"On est ensemble"

Témoignage de Maude Champagne, étudiante à la maîtrise en gestion du développement internationale et de l’action humanitaire :

J’ai longtemps cherché un titre à ce court texte, car j’ai vécu au Sénégal plus d’une histoire incroyable pendant mes quatre mois de stage.

J’ai hésité entre : «Sais-tu préparer le ceebu jën ?» (le fameux riz au poisson), LA question posée lors de toutes les premières rencontres et facteur déterminant le niveau d’intégration au Sénégal ; «Naka tàngaay bi ?» (littéralement, comment est la chaleur ?), une question que je croyais d’abord m’être destiné personnellement, pour évaluer mon niveau de résistance à la chaleur. Voyant que les Sénégalais se posaient aussi la question entre eux, à l’instar d’autres formules de salutation, je me suis alors demandé, et je me le demande encore (!), pourquoi tourner ainsi le fer dans la plaie lorsqu’il fait plus de 45 degrés avec l’humidité… Rassurez-vous, on développe une certaine tolérance à cette chaleur humide caractéristique de la saison des pluies lorsque l’on fait la découverte de l’éventail en rônier (aussi efficace, sinon plus, qu’un ventilateur), assis à l’ombre d’un immense baobab. Lorsque la saison sèche s’est installée et que les Sénégalais ont commencé à porter des manteaux qui me semblaient excessivement chauds, je dois avouer m’être amusée à demander à tous mes voisins «Naka seddaay bi ?» (comment est le froid ?). J’aurais aussi pu intituler ce texte : «Jàmm rekk» (la paix seulement), une réponse universelle à toute question de salutation en cas d’incompréhension ! «Ani toubab bi  » (où est l’étranger ?), parce que nous ne sommes plus étrangers lorsque nous nous intégrons dans une famille sénégalaise ; ou encore «Sunugal, naam naa la torop» (Sénégal, j’ai tellement ta nostalgie), un titre qui se passe d’explications...

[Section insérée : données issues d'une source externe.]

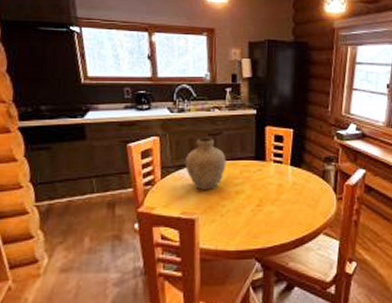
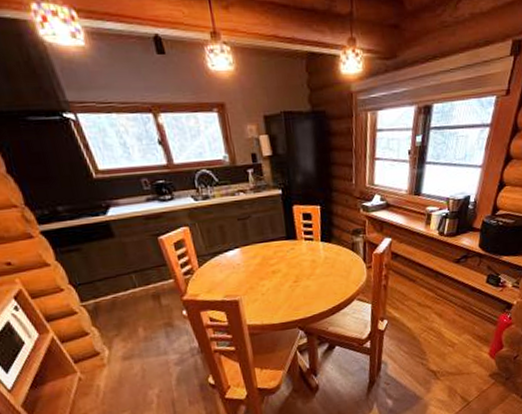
vase: present [184,137,226,190] -> none [218,222,260,273]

Me voici quelques jours seulement après mon retour au Québec et mes oreilles bourdonnent encore des cris et des jeux des enfants dans la rue, de la construction dans ce pays dynamique, des muézins appelant à la prière et du son des coqs ne faisant aucune distinction entre 2h et 5h du matin. Ma réflexion concernant le titre m’a fait revivre tous les moments joyeux et privilégiés vécus durant mon stage. Que dire des moments inusités, par exemple lorsque je me suis retrouvée assise coincée parmi quarante villageois dans un bus brinquebalant et dans une chaleur étouffante pour rejoindre un village éloigné. Des moments joyeux, j’en ai vécu autant dans ma nombreuse famille sénégalaise, avec celle que je nomme affectueusement ma yaye-sœur et mes nombreux frères et belles-sœurs, qui devraient en fait être mes oncles et tantes (mais que j’estime trop jeunes pour jouer ces rôles!) que dans mon milieu de stage, dans l’ONG GRAIM, en gestion de projet.

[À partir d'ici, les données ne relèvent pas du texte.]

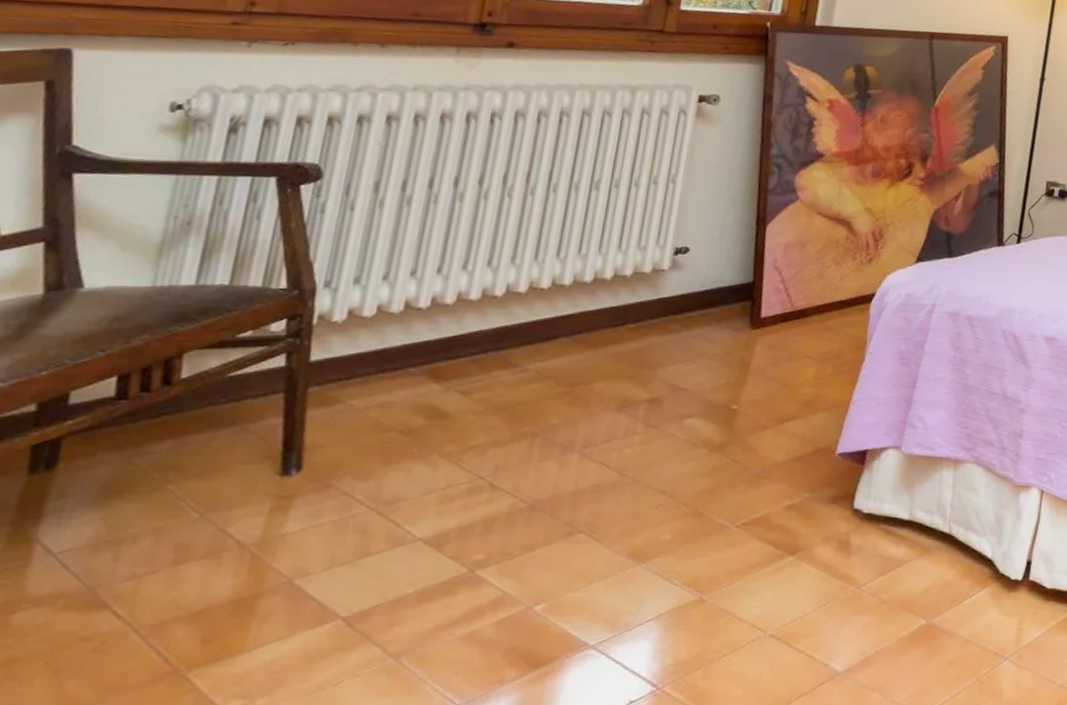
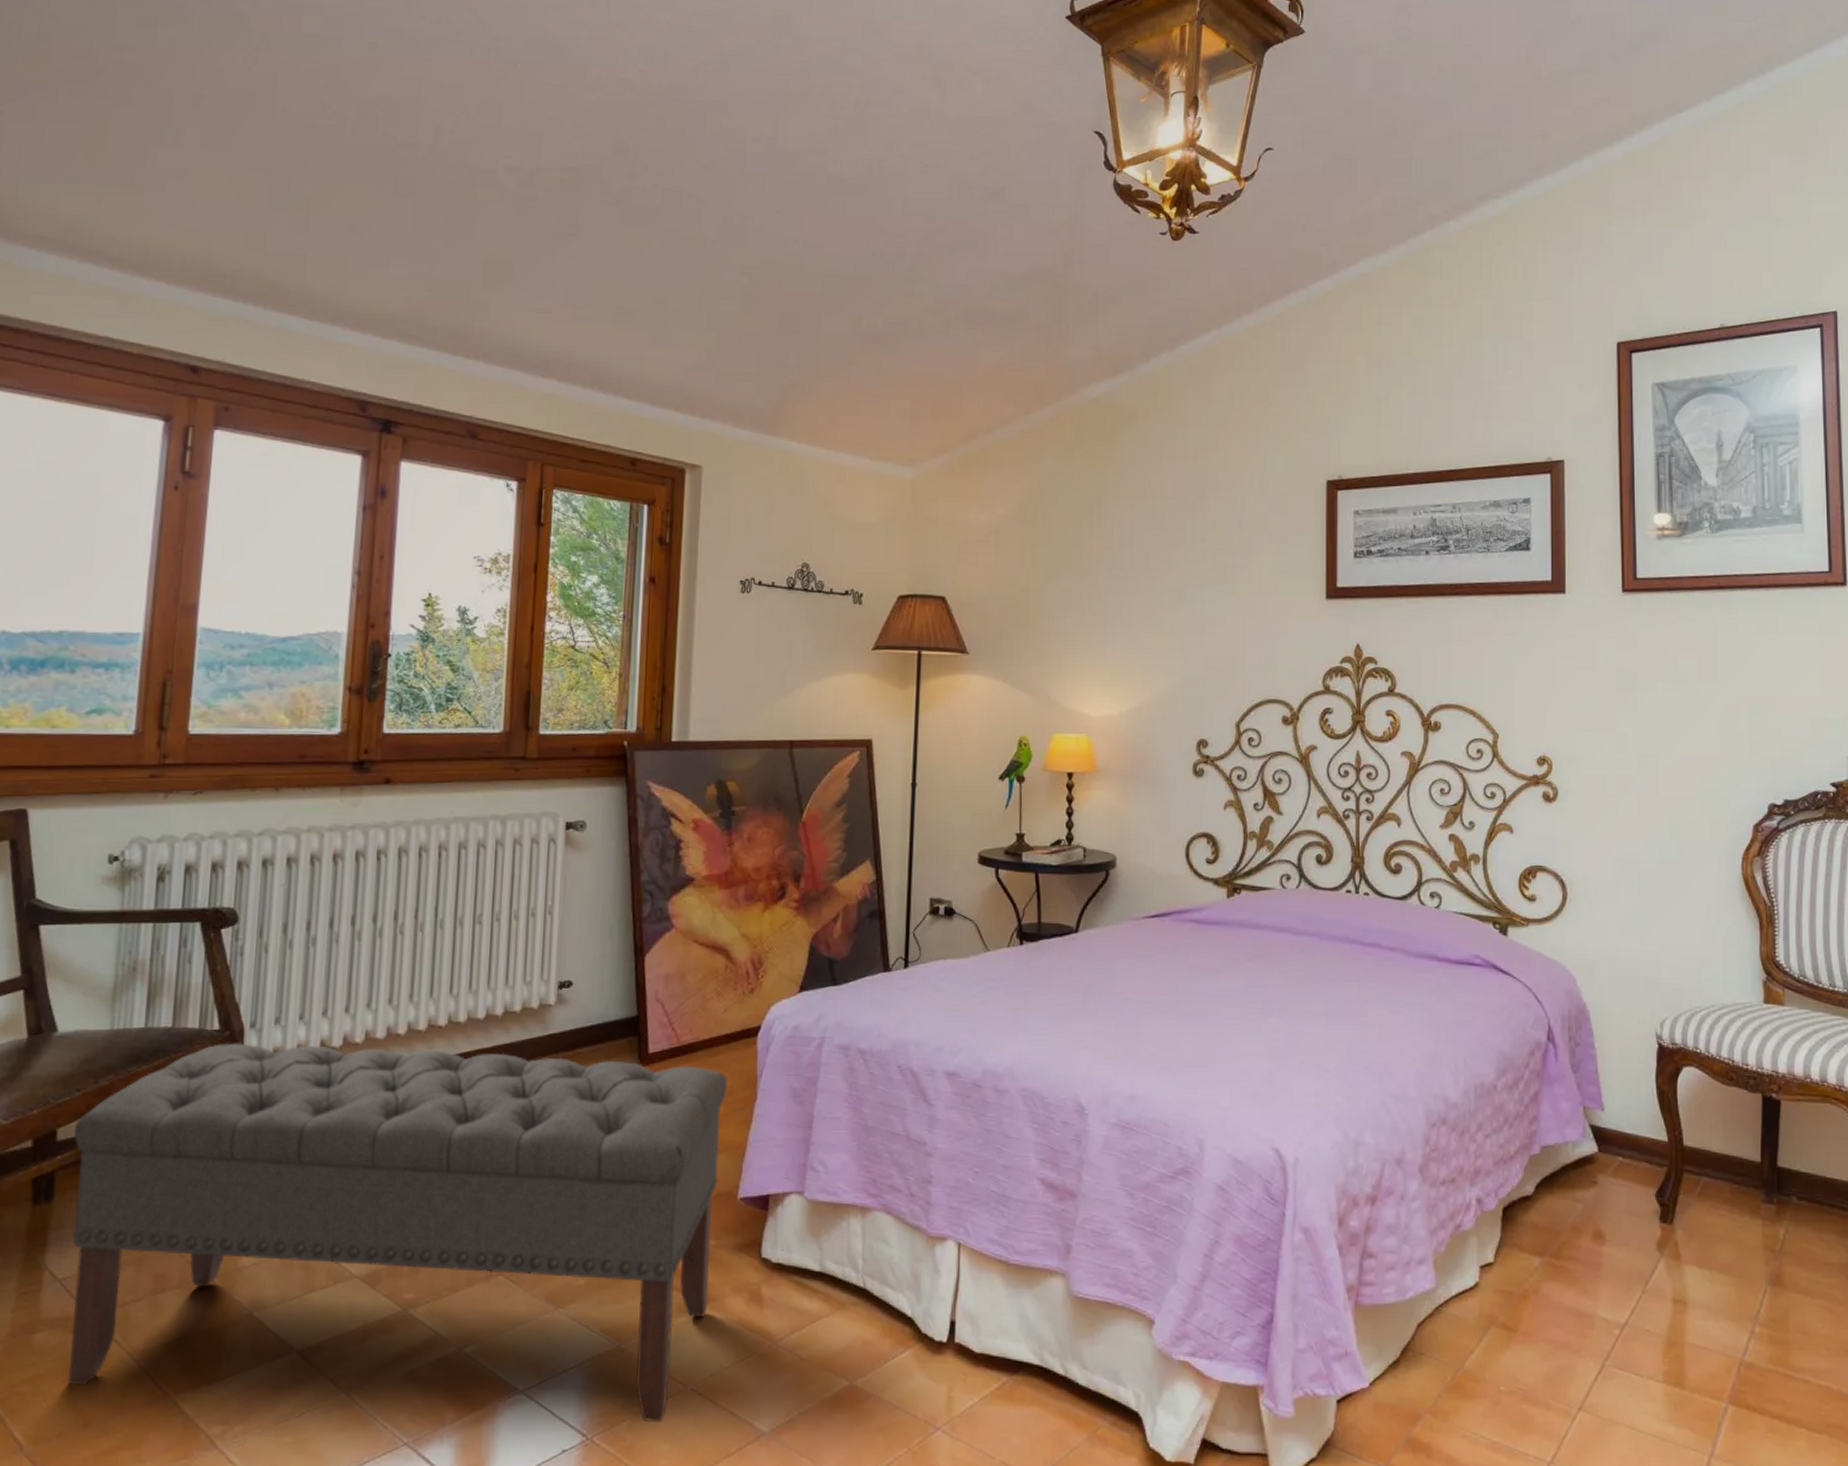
bench: none [53,302,837,670] -> present [69,1043,727,1423]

Durant ce stage, où vie professionnelle et personnelle se sont entremêlées harmonieusement, j’ai fait la rencontre de personnes extraordinaires: une famille éblouissante où chacun trouve sa place et se sent respecté et aimé, des collègues dynamiques qui se dévouent à une cause beaucoup plus grande qu’eux, des communautés résilientes, courageuses, fortes et fières, qui cultivent des lopins de terre sous un soleil ardent, à plus de 45 degrés Celsius. C’est d’ailleurs en rencontrant l’une de ces communautés qui inspirent tant le respect, que j’ai véritablement compris le sens de l’expression Inch’Allah.

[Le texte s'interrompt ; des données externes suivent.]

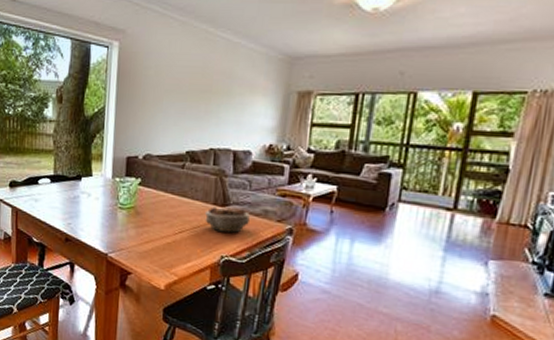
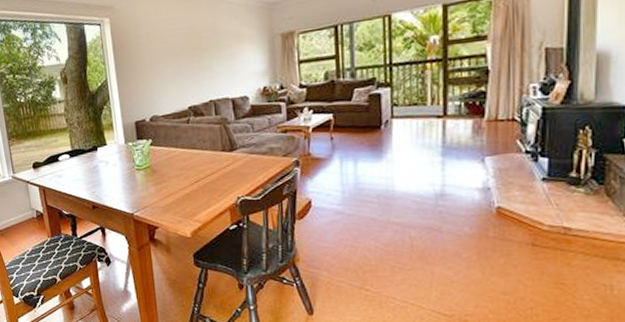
succulent planter: present [205,206,250,233] -> none [216,150,258,175]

Ces exemples présentent seulement partiellement les découvertes que ce stage m’a permis de faire chaque jour et qui s’ajoutent aux aventures que j’ai pu vivre en dehors de mon mandat à proprement parler, soit avec les (vingt-cinq) membres de ma famille. Cette dernière illustre d’ailleurs parfaitement ce que signifie la teranga sénégalaise, l’accueil chaleureux. Elle a fait de mon séjour une expérience inoubliable et m’a appris une expression dont le sens m’habite dorénavant profondément: On est ensemble.